Here’s another statement from a mother, quoting from a drug counseling textbook that she agrees with:
“Addiction is a disease of isolation; addiction is the solution to [that isolation] and the consequence of [that isolation], the addict’s impaired ability to develop and maintain relationships”.
The book admits that addiction is a disease, but then goes on to blame the disease on the “addict’s impaired ability to develop and maintain relationships.” Really? So people with good relationships and social skills never become addicted? Only socially impaired people become addicted? Only people with “isolation” issues?
These statements are another way of blaming the victim of addiction. He’s inferior, socially impaired, isolated. Therefore he becomes addicted to alleviate the isolation and feel “normal.” This stigmatizes the addict.
The fact is, so-called normal people with healthy relationships and good social skills become addicted. Doctors, lawyers, politicians, actors, musicians, plumbers, teachers, and preachers become addicted. Not just social misfits.
Addiction as a Spiritual Failing
Another mother goes on to say that 12-Step programs are so important for addicts, because they help them discover their “true selves” rather than hiding behind a false “social” self. In other words, people who become addicted weren’t as spiritually evolved or as in touch with their “true selves” as the rest of us. That’s why they need 12-step programs and we don’t.
Again, this is placing a stigma on addicts: People who use drugs are spiritually inferior, less evolved, than people who don’t use drugs.
This is perhaps my biggest gripe with 12-Step programs—the belief that you and I don’t need them. Just the poor, weak addict. The rest of us are already in touch with our “higher selves.”
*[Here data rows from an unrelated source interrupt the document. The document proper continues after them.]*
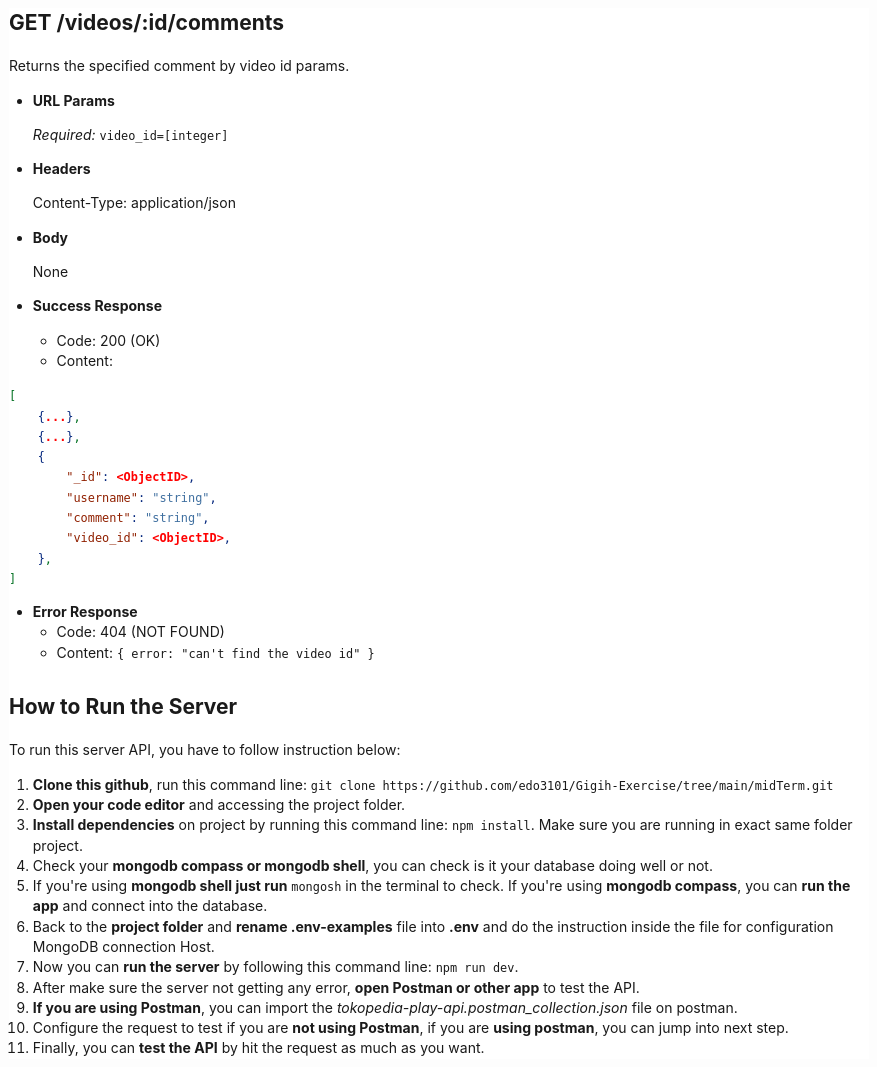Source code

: 

**GET /videos/:id/comments**
---
Returns the specified comment by video id params.

* **URL Params**
    
    *Required:* `video_id=[integer]`
* **Headers**
  
    Content-Type: application/json
* **Body**

    None
* **Success Response**
    - Code: 200 (OK)
    - Content:
```json
[
    {...},
    {...},
    {
        "_id": <ObjectID>,
        "username": "string",
        "comment": "string",
        "video_id": <ObjectID>,
    },
]
```
* **Error Response**
    - Code: 404 (NOT FOUND)
    - Content: `{ error: "can't find the video id" }`

## How to Run the Server
To run this server API, you have to follow instruction below:

1. **Clone this github**, run this command line: `git clone https://github.com/edo3101/Gigih-Exercise/tree/main/midTerm.git`
2. **Open your code editor** and accessing the project folder.
3. **Install dependencies** on project by running this command line: `npm install`. Make sure you are running in exact same folder project.
4. Check your **mongodb compass or mongodb shell**, you can check is it your database doing well or not.
5. If you're using **mongodb shell just run** `mongosh` in the terminal to check. If you're using **mongodb compass**, you can **run the app** and connect into the database.
6. Back to the **project folder** and **rename .env-examples** file into **.env** and do the instruction inside the file for configuration MongoDB connection Host.
7. Now you can **run the server** by following this command line: `npm run dev`.
8. After make sure the server not getting any error, **open Postman or other app** to test the API.
9. **If you are using Postman**, you can import the *tokopedia-play-api.postman_collection.json* file on postman.
10. Configure the request to test if you are **not using Postman**, if you are **using postman**, you can jump into next step.
11. Finally, you can **test the API** by hit the request as much as you want.

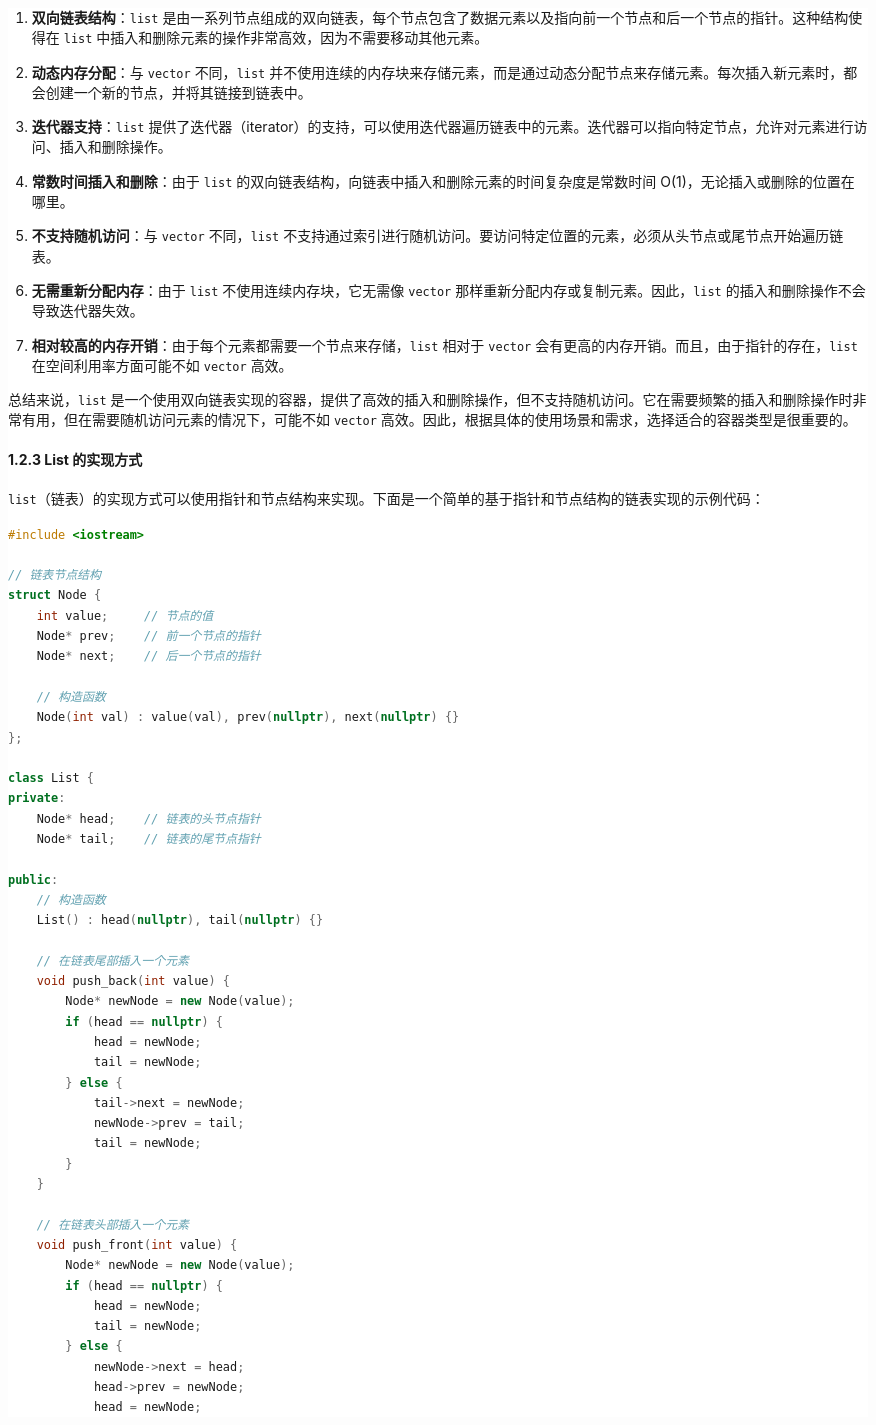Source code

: 1. **双向链表结构**：`list` 是由一系列节点组成的双向链表，每个节点包含了数据元素以及指向前一个节点和后一个节点的指针。这种结构使得在 `list` 中插入和删除元素的操作非常高效，因为不需要移动其他元素。

2. **动态内存分配**：与 `vector` 不同，`list` 并不使用连续的内存块来存储元素，而是通过动态分配节点来存储元素。每次插入新元素时，都会创建一个新的节点，并将其链接到链表中。

3. **迭代器支持**：`list` 提供了迭代器（iterator）的支持，可以使用迭代器遍历链表中的元素。迭代器可以指向特定节点，允许对元素进行访问、插入和删除操作。

4. **常数时间插入和删除**：由于 `list` 的双向链表结构，向链表中插入和删除元素的时间复杂度是常数时间 O(1)，无论插入或删除的位置在哪里。

5. **不支持随机访问**：与 `vector` 不同，`list` 不支持通过索引进行随机访问。要访问特定位置的元素，必须从头节点或尾节点开始遍历链表。

6. **无需重新分配内存**：由于 `list` 不使用连续内存块，它无需像 `vector` 那样重新分配内存或复制元素。因此，`list` 的插入和删除操作不会导致迭代器失效。

7. **相对较高的内存开销**：由于每个元素都需要一个节点来存储，`list` 相对于 `vector` 会有更高的内存开销。而且，由于指针的存在，`list` 在空间利用率方面可能不如 `vector` 高效。

总结来说，`list` 是一个使用双向链表实现的容器，提供了高效的插入和删除操作，但不支持随机访问。它在需要频繁的插入和删除操作时非常有用，但在需要随机访问元素的情况下，可能不如 `vector` 高效。因此，根据具体的使用场景和需求，选择适合的容器类型是很重要的。

#### 1.2.3 List 的实现方式

`list`（链表）的实现方式可以使用指针和节点结构来实现。下面是一个简单的基于指针和节点结构的链表实现的示例代码：

```cpp
#include <iostream>

// 链表节点结构
struct Node {
    int value;     // 节点的值
    Node* prev;    // 前一个节点的指针
    Node* next;    // 后一个节点的指针

    // 构造函数
    Node(int val) : value(val), prev(nullptr), next(nullptr) {}
};

class List {
private:
    Node* head;    // 链表的头节点指针
    Node* tail;    // 链表的尾节点指针

public:
    // 构造函数
    List() : head(nullptr), tail(nullptr) {}

    // 在链表尾部插入一个元素
    void push_back(int value) {
        Node* newNode = new Node(value);
        if (head == nullptr) {
            head = newNode;
            tail = newNode;
        } else {
            tail->next = newNode;
            newNode->prev = tail;
            tail = newNode;
        }
    }

    // 在链表头部插入一个元素
    void push_front(int value) {
        Node* newNode = new Node(value);
        if (head == nullptr) {
            head = newNode;
            tail = newNode;
        } else {
            newNode->next = head;
            head->prev = newNode;
            head = newNode;
```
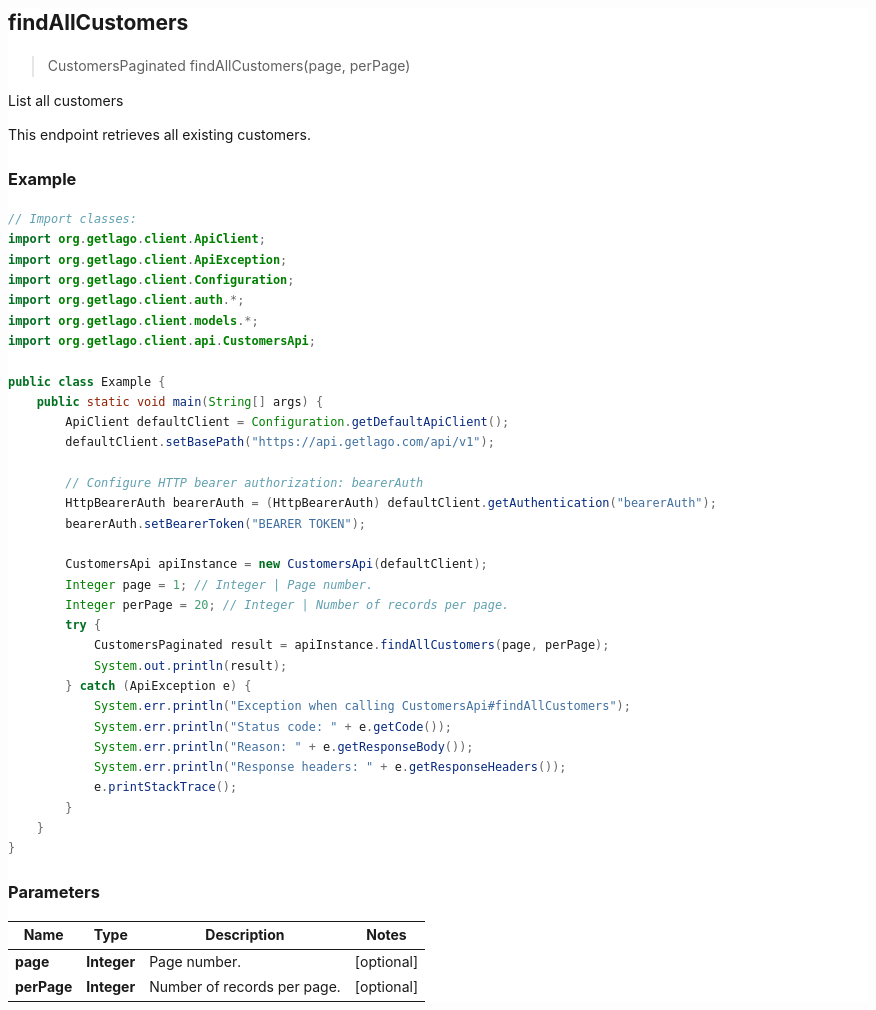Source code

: 
## findAllCustomers

> CustomersPaginated findAllCustomers(page, perPage)

List all customers

This endpoint retrieves all existing customers.

### Example

```java
// Import classes:
import org.getlago.client.ApiClient;
import org.getlago.client.ApiException;
import org.getlago.client.Configuration;
import org.getlago.client.auth.*;
import org.getlago.client.models.*;
import org.getlago.client.api.CustomersApi;

public class Example {
    public static void main(String[] args) {
        ApiClient defaultClient = Configuration.getDefaultApiClient();
        defaultClient.setBasePath("https://api.getlago.com/api/v1");
        
        // Configure HTTP bearer authorization: bearerAuth
        HttpBearerAuth bearerAuth = (HttpBearerAuth) defaultClient.getAuthentication("bearerAuth");
        bearerAuth.setBearerToken("BEARER TOKEN");

        CustomersApi apiInstance = new CustomersApi(defaultClient);
        Integer page = 1; // Integer | Page number.
        Integer perPage = 20; // Integer | Number of records per page.
        try {
            CustomersPaginated result = apiInstance.findAllCustomers(page, perPage);
            System.out.println(result);
        } catch (ApiException e) {
            System.err.println("Exception when calling CustomersApi#findAllCustomers");
            System.err.println("Status code: " + e.getCode());
            System.err.println("Reason: " + e.getResponseBody());
            System.err.println("Response headers: " + e.getResponseHeaders());
            e.printStackTrace();
        }
    }
}
```

### Parameters


| Name | Type | Description  | Notes |
|------------- | ------------- | ------------- | -------------|
| **page** | **Integer**| Page number. | [optional] |
| **perPage** | **Integer**| Number of records per page. | [optional] |
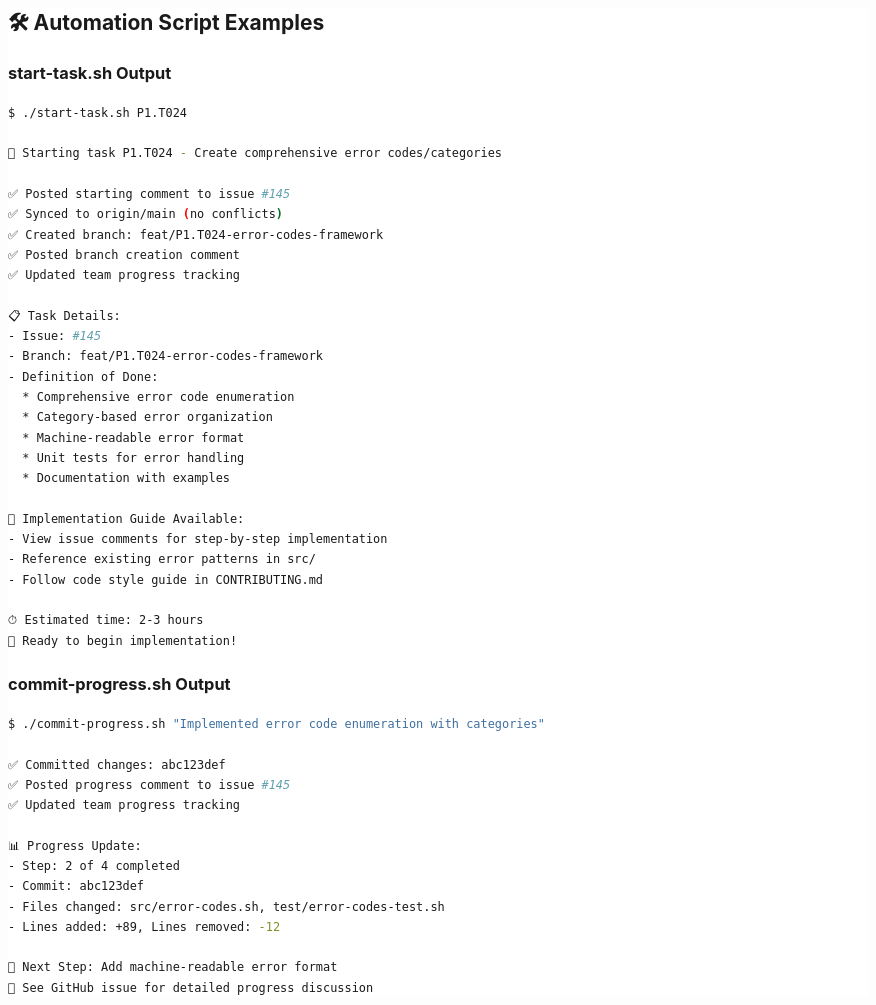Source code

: 
## 🛠 Automation Script Examples

### start-task.sh Output
```bash
$ ./start-task.sh P1.T024

🚀 Starting task P1.T024 - Create comprehensive error codes/categories

✅ Posted starting comment to issue #145
✅ Synced to origin/main (no conflicts)
✅ Created branch: feat/P1.T024-error-codes-framework
✅ Posted branch creation comment
✅ Updated team progress tracking

📋 Task Details:
- Issue: #145
- Branch: feat/P1.T024-error-codes-framework
- Definition of Done: 
  * Comprehensive error code enumeration
  * Category-based error organization
  * Machine-readable error format
  * Unit tests for error handling
  * Documentation with examples

📂 Implementation Guide Available:
- View issue comments for step-by-step implementation
- Reference existing error patterns in src/
- Follow code style guide in CONTRIBUTING.md

⏱ Estimated time: 2-3 hours
🎯 Ready to begin implementation!
```

### commit-progress.sh Output
```bash
$ ./commit-progress.sh "Implemented error code enumeration with categories"

✅ Committed changes: abc123def
✅ Posted progress comment to issue #145
✅ Updated team progress tracking

📊 Progress Update:
- Step: 2 of 4 completed
- Commit: abc123def
- Files changed: src/error-codes.sh, test/error-codes-test.sh
- Lines added: +89, Lines removed: -12

🔄 Next Step: Add machine-readable error format
📝 See GitHub issue for detailed progress discussion
```
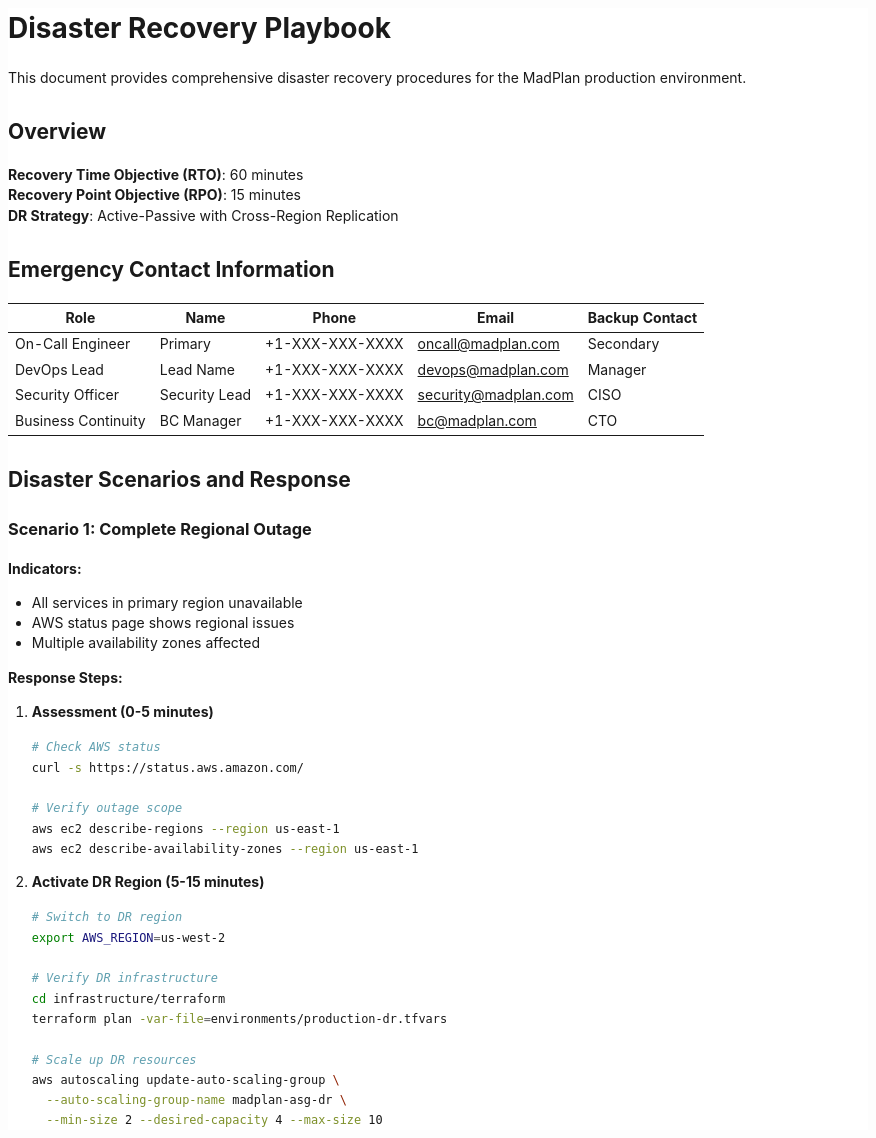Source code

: # Disaster Recovery Playbook

This document provides comprehensive disaster recovery procedures for the MadPlan production environment.

## Overview

**Recovery Time Objective (RTO)**: 60 minutes  
**Recovery Point Objective (RPO)**: 15 minutes  
**DR Strategy**: Active-Passive with Cross-Region Replication

## Emergency Contact Information

| Role | Name | Phone | Email | Backup Contact |
|------|------|-------|-------|----------------|
| On-Call Engineer | Primary | +1-XXX-XXX-XXXX | oncall@madplan.com | Secondary |
| DevOps Lead | Lead Name | +1-XXX-XXX-XXXX | devops@madplan.com | Manager |
| Security Officer | Security Lead | +1-XXX-XXX-XXXX | security@madplan.com | CISO |
| Business Continuity | BC Manager | +1-XXX-XXX-XXXX | bc@madplan.com | CTO |

## Disaster Scenarios and Response

### Scenario 1: Complete Regional Outage

**Indicators:**
- All services in primary region unavailable
- AWS status page shows regional issues
- Multiple availability zones affected

**Response Steps:**

1. **Assessment (0-5 minutes)**
   ```bash
   # Check AWS status
   curl -s https://status.aws.amazon.com/
   
   # Verify outage scope
   aws ec2 describe-regions --region us-east-1
   aws ec2 describe-availability-zones --region us-east-1
   ```

2. **Activate DR Region (5-15 minutes)**
   ```bash
   # Switch to DR region
   export AWS_REGION=us-west-2
   
   # Verify DR infrastructure
   cd infrastructure/terraform
   terraform plan -var-file=environments/production-dr.tfvars
   
   # Scale up DR resources
   aws autoscaling update-auto-scaling-group \
     --auto-scaling-group-name madplan-asg-dr \
     --min-size 2 --desired-capacity 4 --max-size 10
   ```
To be clear: 12-Step programs, which are spiritually based, are wonderful programs for anyone who wants to acquire a spiritual practice, whether they are addicts or not. But to assume that people who are addicts need them more than the rest of us, is to assume that addiction is a sign of spiritual failing rather than a chemical imbalance: If only they had been more spiritually evolved, they never would have become addicted. Do we say this about cancer victims? People with heart disease?
Some addicts may find that 12-steps programs help them to cope better deal better with their disease. It may help them to recover, to keep the disease in remission, to abstain from the alcohol or drugs that will cause a relapse.
Spiritual programs help cancer victims too. It helps them to have hope, it calms and comforts them, it lowers blood pressure, it builds the immune system, it helps them to heal. It may even help them to become in touch with their truer selves. But we don’t assume cancer patients are less in touch with their truer selves than the rest of us.
Just the addict deserves that stigma, it appears.
Breaking the Stigmas of Addiction
The acceptance of addiction as a disease is only now becoming the norm. But there are so many assumptions about addiction still circulating, consciously and unconsciously, that even doctors, addiction counselors, and rehab programs still blame the addict for the addiction, still treat these patients as if they are morally, socially, and spiritually impaired.
Even those whose loved ones are suffering from addiction slip into this mode of thinking.
We need to call them on it when they do. We need to be alert, and dismantle the stigmas wherever they appear.